_What the exercise asks_:
Should any entry hold a picture, omit that picture and copy the rest of the entry exactly.

::: Material provided :::

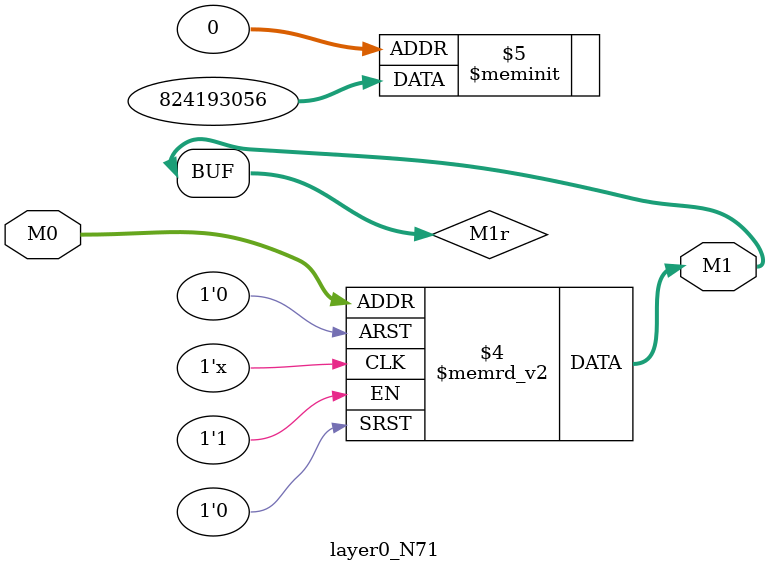
<source format=v>
module layer0_N71 ( input [3:0] M0, output [1:0] M1 );

	(*rom_style = "distributed" *) reg [1:0] M1r;
	assign M1 = M1r;
	always @ (M0) begin
		case (M0)
			4'b0000: M1r = 2'b00;
			4'b1000: M1r = 2'b00;
			4'b0100: M1r = 2'b00;
			4'b1100: M1r = 2'b01;
			4'b0010: M1r = 2'b10;
			4'b1010: M1r = 2'b10;
			4'b0110: M1r = 2'b11;
			4'b1110: M1r = 2'b11;
			4'b0001: M1r = 2'b00;
			4'b1001: M1r = 2'b00;
			4'b0101: M1r = 2'b00;
			4'b1101: M1r = 2'b00;
			4'b0011: M1r = 2'b00;
			4'b1011: M1r = 2'b00;
			4'b0111: M1r = 2'b00;
			4'b1111: M1r = 2'b00;

		endcase
	end
endmodule

</source>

:::

_Worked solution_:
<source format=v>
module layer0_N71 ( input [3:0] M0, output [1:0] M1 );

	(*rom_style = "distributed" *) reg [1:0] M1r;
	assign M1 = M1r;
	always @ (M0) begin
		case (M0)
			4'b0000: M1r = 2'b00;
			4'b1000: M1r = 2'b00;
			4'b0100: M1r = 2'b00;
			4'b1100: M1r = 2'b01;
			4'b0010: M1r = 2'b10;
			4'b1010: M1r = 2'b10;
			4'b0110: M1r = 2'b11;
			4'b1110: M1r = 2'b11;
			4'b0001: M1r = 2'b00;
			4'b1001: M1r = 2'b00;
			4'b0101: M1r = 2'b00;
			4'b1101: M1r = 2'b00;
			4'b0011: M1r = 2'b00;
			4'b1011: M1r = 2'b00;
			4'b0111: M1r = 2'b00;
			4'b1111: M1r = 2'b00;

		endcase
	end
endmodule

</source>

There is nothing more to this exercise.